Генка не оправдывался, хотя и порывался что–то объяснить, а Груце горячо продолжал. — Тот, кто в военной службе видит только романтику, жестоко ошибается. Запомни, это извечная ограниченность в чем–то, строгая дисциплина, самоконтроль. Там нет «не могу», «не хочу», а есть — «надо». И выбирать не приходится, потому что это твой долг.
Генка согласно кивал головой.
— История, которую я тебе сейчас расскажу, продиктована жизнью. В ней нет вымысла. Ее герой всего лишь выполнил свой долг.
Груце закурил и сел вполоборота к окну. Посуровевшие глаза, золотая коронка, дым сигареты. Тяжеловесный взгляд Груце скользит по лицу Геннадия, уносится далеко–далеко. Груце видит, как морская волна играет множеством отблесков южного солнца, как журчаще сочится из веснушчатых камней вода. Камни… камни…Они чем–то отдаленно напоминают отвесные гряды Панджшерского ущелья. Осталась в прошлом, отдаленная жестокой судьбой — двумя ранениями — тревожная жизнь, но не забываются лица друзей, лица боевых товарищей и тот бой, последний, решительный.
Генка охотно верит, что Груце рассказывает о своем закадычном друге. Он не знает, что Борис Николаевич Груце и есть тот самый лейтенант…
Почувствовав сильный удар в бок, он с горечью подумал «зацепила» и, уже падая, последнее, что увидел — тяжелые каменные вершины Панджшера, словно сомкнувшиеся над ущельем, где были разгромлены остатки банды Хакмати.
А перед этим была ракета, яркая, шипящая, как кончик электрода, с безумными, навыкате глазами приподнявшийся из промоины душман, фигурная прорезь прицела, поймавшая стриженый затылок восемнадцатилетнего мальчишки–радиста. И еще было небо, поющее, безупречно голубое, и те шесть шагов, что разделяли солдата и лейтенанта.

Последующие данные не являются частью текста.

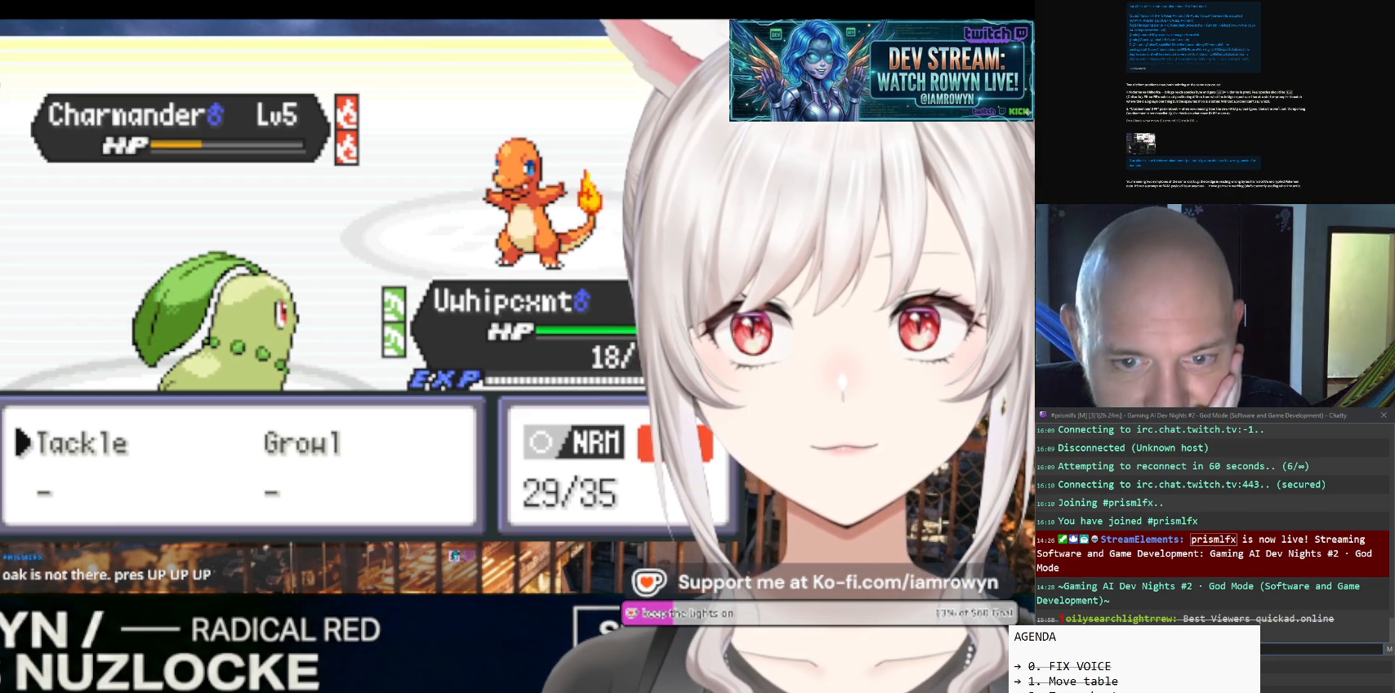
{"buttons": ["A"], "events": []}
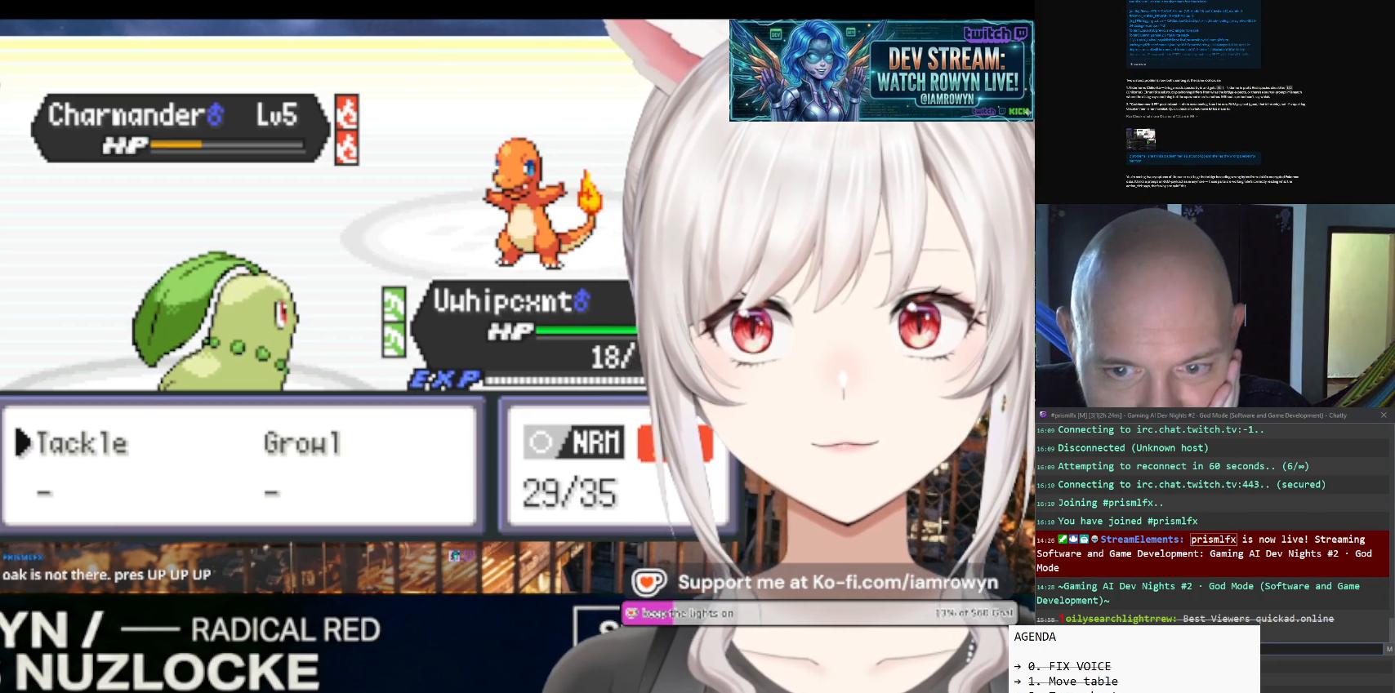
{"buttons": ["A"], "events": []}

В ветролете к нему несколько раз возвращалось сознание, и превозмогая сильную боль, он все же тянулся к иллюминатору, пытаясь в последний раз взглянуть на эту землю.
…Груце смягчился. Затем задрал рукав и посмотрел на часы.
— Так, Геннадий. Судя по календарю, надо готовиться к экзаменам. Сдавай, получай аттестат и помни, что ответственный экзамен, — огн потряс пальцем, — ждет тебя за порогом школы. Комиссии ты прошел. Я тебя еще вызову. А отцу все–таки скажи.
Генка вышел из военкомата, зажмурился; и то ли от солнца, то ли от рассказа Груце, всколыхнувшего до основания, то ли от собственного признания, приятно защемило сердце. Чего бы он не сделал, чтобы на миг очутиться вместе с тем лейтенантом на отвесных скалах, в грохоте боя, крепко сжимая автомат.
Он снова обрел уверенность. Теперь никакая сила не заставила бы изменить решение. В него вливалась новая жизнь, увлекая, наполня до краев каждую клеточку тела.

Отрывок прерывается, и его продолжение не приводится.